---------- Supplied material ----------
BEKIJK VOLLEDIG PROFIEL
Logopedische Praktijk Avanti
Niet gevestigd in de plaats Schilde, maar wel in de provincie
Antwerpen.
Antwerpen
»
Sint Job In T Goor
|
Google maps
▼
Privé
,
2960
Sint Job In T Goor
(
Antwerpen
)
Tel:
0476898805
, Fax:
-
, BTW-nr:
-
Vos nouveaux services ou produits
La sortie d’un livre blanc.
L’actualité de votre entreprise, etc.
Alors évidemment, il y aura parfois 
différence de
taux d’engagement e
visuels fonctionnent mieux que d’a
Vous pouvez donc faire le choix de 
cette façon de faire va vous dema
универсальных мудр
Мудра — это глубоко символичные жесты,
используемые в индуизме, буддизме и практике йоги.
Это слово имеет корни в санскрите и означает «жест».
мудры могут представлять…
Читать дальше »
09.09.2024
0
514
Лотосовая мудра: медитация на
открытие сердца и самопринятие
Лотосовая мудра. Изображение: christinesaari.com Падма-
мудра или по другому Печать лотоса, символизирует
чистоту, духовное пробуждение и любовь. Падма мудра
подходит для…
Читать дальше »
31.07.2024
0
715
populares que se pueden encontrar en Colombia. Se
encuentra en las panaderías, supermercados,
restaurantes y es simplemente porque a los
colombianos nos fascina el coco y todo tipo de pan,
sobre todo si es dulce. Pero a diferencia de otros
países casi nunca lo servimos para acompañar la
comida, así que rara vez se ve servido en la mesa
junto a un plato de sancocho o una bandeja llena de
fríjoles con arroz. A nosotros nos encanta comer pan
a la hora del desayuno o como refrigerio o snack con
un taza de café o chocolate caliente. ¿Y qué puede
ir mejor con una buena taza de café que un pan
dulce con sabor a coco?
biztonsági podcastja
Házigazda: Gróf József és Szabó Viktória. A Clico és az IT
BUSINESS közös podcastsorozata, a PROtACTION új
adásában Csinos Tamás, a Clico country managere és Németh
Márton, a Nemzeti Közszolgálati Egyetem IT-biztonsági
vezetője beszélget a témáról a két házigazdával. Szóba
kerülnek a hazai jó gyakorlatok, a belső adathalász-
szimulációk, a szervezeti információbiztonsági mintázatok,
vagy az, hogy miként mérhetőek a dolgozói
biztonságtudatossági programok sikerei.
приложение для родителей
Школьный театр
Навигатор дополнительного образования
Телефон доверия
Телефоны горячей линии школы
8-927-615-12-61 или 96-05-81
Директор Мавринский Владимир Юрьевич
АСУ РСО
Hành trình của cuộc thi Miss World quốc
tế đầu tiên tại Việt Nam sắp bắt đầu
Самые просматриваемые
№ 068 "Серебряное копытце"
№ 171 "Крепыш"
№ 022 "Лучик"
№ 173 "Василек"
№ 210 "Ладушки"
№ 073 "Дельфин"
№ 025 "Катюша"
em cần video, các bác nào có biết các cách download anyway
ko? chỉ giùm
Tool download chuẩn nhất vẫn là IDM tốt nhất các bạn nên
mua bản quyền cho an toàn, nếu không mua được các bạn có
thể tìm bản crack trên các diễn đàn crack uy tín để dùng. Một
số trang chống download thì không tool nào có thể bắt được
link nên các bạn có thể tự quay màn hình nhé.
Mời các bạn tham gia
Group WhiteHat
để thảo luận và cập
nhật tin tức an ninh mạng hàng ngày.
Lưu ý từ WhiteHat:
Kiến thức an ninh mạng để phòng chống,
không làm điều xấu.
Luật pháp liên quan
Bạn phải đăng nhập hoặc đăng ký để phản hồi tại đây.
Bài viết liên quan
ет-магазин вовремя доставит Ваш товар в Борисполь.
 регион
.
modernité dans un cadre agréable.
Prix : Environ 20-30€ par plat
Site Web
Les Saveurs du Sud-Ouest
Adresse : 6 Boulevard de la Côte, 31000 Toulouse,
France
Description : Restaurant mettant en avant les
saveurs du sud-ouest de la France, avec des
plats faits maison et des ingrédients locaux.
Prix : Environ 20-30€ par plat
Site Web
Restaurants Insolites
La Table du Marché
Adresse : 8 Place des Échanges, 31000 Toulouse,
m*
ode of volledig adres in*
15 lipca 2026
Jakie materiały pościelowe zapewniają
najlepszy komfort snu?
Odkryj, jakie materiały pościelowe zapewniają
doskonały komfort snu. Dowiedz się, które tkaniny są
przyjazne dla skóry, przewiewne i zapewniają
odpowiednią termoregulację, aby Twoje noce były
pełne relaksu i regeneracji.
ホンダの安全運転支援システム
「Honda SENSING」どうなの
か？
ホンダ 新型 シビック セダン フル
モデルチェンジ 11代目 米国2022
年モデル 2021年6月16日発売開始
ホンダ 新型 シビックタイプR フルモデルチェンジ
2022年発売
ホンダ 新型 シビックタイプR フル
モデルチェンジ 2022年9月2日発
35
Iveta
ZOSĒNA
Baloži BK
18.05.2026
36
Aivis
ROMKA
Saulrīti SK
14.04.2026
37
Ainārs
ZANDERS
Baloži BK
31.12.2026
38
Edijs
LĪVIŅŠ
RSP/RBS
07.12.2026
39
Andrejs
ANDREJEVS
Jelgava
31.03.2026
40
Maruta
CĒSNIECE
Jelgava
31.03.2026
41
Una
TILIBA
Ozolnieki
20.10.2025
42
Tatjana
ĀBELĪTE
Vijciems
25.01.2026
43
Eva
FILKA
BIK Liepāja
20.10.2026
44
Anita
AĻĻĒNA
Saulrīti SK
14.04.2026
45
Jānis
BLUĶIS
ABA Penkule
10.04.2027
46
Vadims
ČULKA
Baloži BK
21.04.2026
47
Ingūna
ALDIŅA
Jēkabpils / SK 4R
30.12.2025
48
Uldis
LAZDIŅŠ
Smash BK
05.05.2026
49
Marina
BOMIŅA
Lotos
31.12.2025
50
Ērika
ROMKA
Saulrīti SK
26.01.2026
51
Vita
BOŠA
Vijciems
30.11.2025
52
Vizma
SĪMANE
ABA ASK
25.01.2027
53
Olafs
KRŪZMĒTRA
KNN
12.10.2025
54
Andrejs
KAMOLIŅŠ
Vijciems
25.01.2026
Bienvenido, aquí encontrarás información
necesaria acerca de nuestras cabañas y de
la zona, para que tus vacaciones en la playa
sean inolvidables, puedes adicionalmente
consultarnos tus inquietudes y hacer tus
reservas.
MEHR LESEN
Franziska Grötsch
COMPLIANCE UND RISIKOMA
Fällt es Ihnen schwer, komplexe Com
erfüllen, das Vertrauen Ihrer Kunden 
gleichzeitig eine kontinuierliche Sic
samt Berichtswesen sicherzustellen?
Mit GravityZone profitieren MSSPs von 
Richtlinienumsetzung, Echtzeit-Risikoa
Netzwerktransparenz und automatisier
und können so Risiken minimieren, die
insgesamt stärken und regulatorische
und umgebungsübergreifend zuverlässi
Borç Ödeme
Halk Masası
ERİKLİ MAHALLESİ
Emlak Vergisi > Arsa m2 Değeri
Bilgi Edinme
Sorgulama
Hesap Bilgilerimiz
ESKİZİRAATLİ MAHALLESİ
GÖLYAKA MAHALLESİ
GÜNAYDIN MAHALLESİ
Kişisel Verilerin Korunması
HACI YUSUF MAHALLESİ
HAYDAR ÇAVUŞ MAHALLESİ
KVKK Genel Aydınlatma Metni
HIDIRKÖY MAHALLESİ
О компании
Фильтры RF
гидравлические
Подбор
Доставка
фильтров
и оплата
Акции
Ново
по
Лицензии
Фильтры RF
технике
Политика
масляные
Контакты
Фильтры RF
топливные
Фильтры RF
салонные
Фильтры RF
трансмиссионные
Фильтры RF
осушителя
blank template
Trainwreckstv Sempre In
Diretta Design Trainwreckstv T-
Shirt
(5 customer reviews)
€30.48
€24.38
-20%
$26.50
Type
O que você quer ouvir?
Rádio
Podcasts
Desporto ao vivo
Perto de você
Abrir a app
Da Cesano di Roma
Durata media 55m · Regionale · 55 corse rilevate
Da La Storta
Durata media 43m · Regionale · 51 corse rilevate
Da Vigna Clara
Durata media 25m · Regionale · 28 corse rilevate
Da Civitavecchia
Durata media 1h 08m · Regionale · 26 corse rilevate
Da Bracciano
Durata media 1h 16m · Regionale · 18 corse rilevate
----------
Work task >> Give the lines of the records as a numbered list, covering the stretch from the start of the records through the line containing "открытие сердца и самопринятие" and leaving out blank lines.

Response to the exercise >>
1. BEKIJK VOLLEDIG PROFIEL
2. Logopedische Praktijk Avanti
3. Niet gevestigd in de plaats Schilde, maar wel in de provincie
4. Antwerpen.
5. Antwerpen
6. »
7. Sint Job In T Goor
8. |
9. Google maps
10. ▼
11. Privé
12. ,
13. 2960
14. Sint Job In T Goor
15. (
16. Antwerpen
17. )
18. Tel:
19. 0476898805
20. , Fax:
21. -
22. , BTW-nr:
23. -
24. Vos nouveaux services ou produits
25. La sortie d’un livre blanc.
26. L’actualité de votre entreprise, etc.
27. Alors évidemment, il y aura parfois 
28. différence de
29. taux d’engagement e
30. visuels fonctionnent mieux que d’a
31. Vous pouvez donc faire le choix de 
32. cette façon de faire va vous dema
33. универсальных мудр
34. Мудра — это глубоко символичные жесты,
35. используемые в индуизме, буддизме и практике йоги.
36. Это слово имеет корни в санскрите и означает «жест».
37. мудры могут представлять…
38. Читать дальше »
39. 09.09.2024
40. 0
41. 514
42. Лотосовая мудра: медитация на
43. открытие сердца и самопринятие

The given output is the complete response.